Western donors have also promoted hollow anti-corruption politics, which play several important functions in Ukraine. The World Bank defines corruption as “the abuse of public office for private gain”, but that definition shields the private sector. It does not capture some major forms of malfeasance, such as the use of offshore networks, that do not involve the abuse of public office. Anti-corruption discourse is also employed as a catch-all excuse for the catastrophic failures of Ukraine’s transition to capitalism. In this self-serving view, the system itself wasn’t responsible; the failures of capitalism can be blamed on a few malign individuals.
Unsurprisingly, tech solutionism has also merged with anti-corruption politics: Diia has been touted as an antidote to corruption. As Zelensky has said of the app, “a computer has no friends or godfathers, and doesn’t take bribes”. But it is also incapable of empathy, which may prove desirable when cutting social benefits. A “new social contract” announced by the government in March 2023 envisions a reduced role of the state, slashing its support for citizens to a bare minimum. The new plan involves the digitisation of benefit payments as a way of “strengthening control” over their allocation. In practice, this meansthat fewer people will be determined eligible for government assistance.
Yet Cooper noted that there have also been tentative signs that the government is reversing some of the “liberalisation excesses” of recent years, such as rolling back unusually generous corporate tax rates. Cooper maintains that this shift was precipitated by wartime necessity. “You can’t fight a war with free-market economics,” he said. “You can’t make such enormous increases in defence spending without ending up with a state-dominated economy. And you can’t do that without raising taxes.”

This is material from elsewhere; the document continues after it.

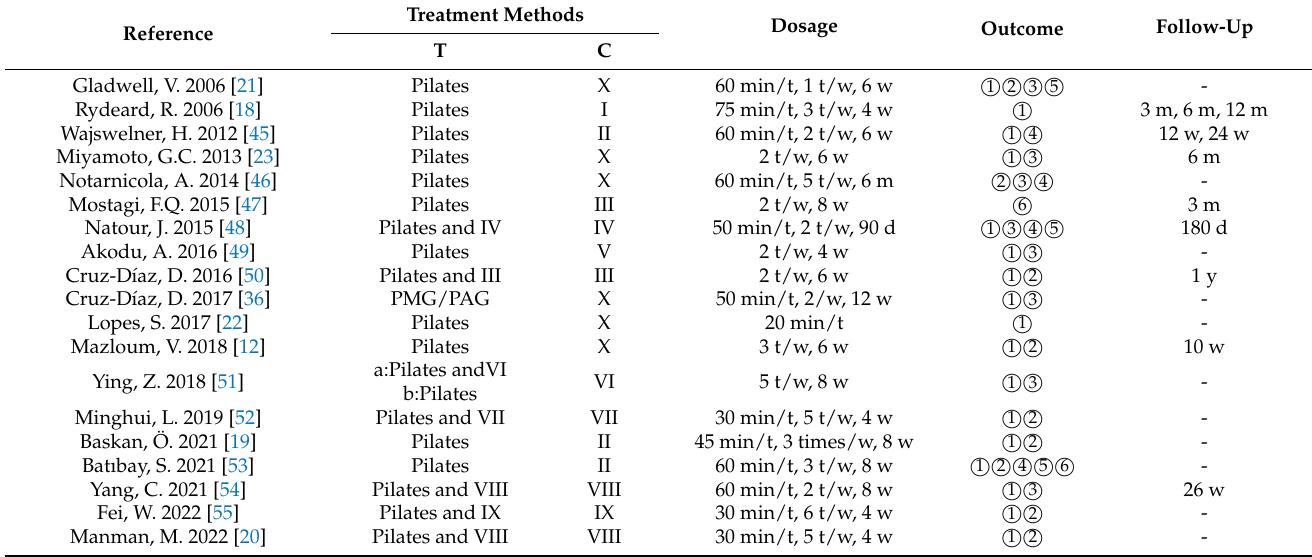
Table 2. The details of research intervention and outcome indicators.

Ukrainian officials have also indicated that they might be more discerning about foreign investors. Last year, the finance minister Sergii Marchenko gave a speech at the London Ukraine Recovery Conference that reflected this shift. “Traditionally, we were open to any form of money,” he said. “Now we are not. If you want to invest in Ukraine, you must accept the priorities of Ukraine.” The nationalisation of strategic assets throughout the war has also prompted a backlash among some supporters in Washington.
Among Ukraine’s most daunting tasks will be convincing the 6.5 million citizens who have fled the war to return and rebuild the country. The government is in an unenviable position: to maintain interest from foreign investors, who are typically drawn to the region for its cheap labour force, it will also need to ensure the repatriation of refugees, who won’t be keen to return if only low-paying jobs await them.
Cooper stressed that the “turbo liberal regime” of the past must be abandoned for good. “Fundamental to all of this will be actively growing the incomes of the working population and not relying on the myth of ‘trickle-down economics’.” The availability of good jobs will also be essential to reducing dependency on post-conflict foreign aid.
Ukraine’s recovery will take generations. There is no doubt that “shock therapy 2.0” has provided a valuable military, technological and economic testing ground for liberal ideologues, Western governments and Silicon Valley companies. But the more important question – whether these things will also deliver durable development, opportunity and security to Ukraine – leads to a far more ambiguous conclusion.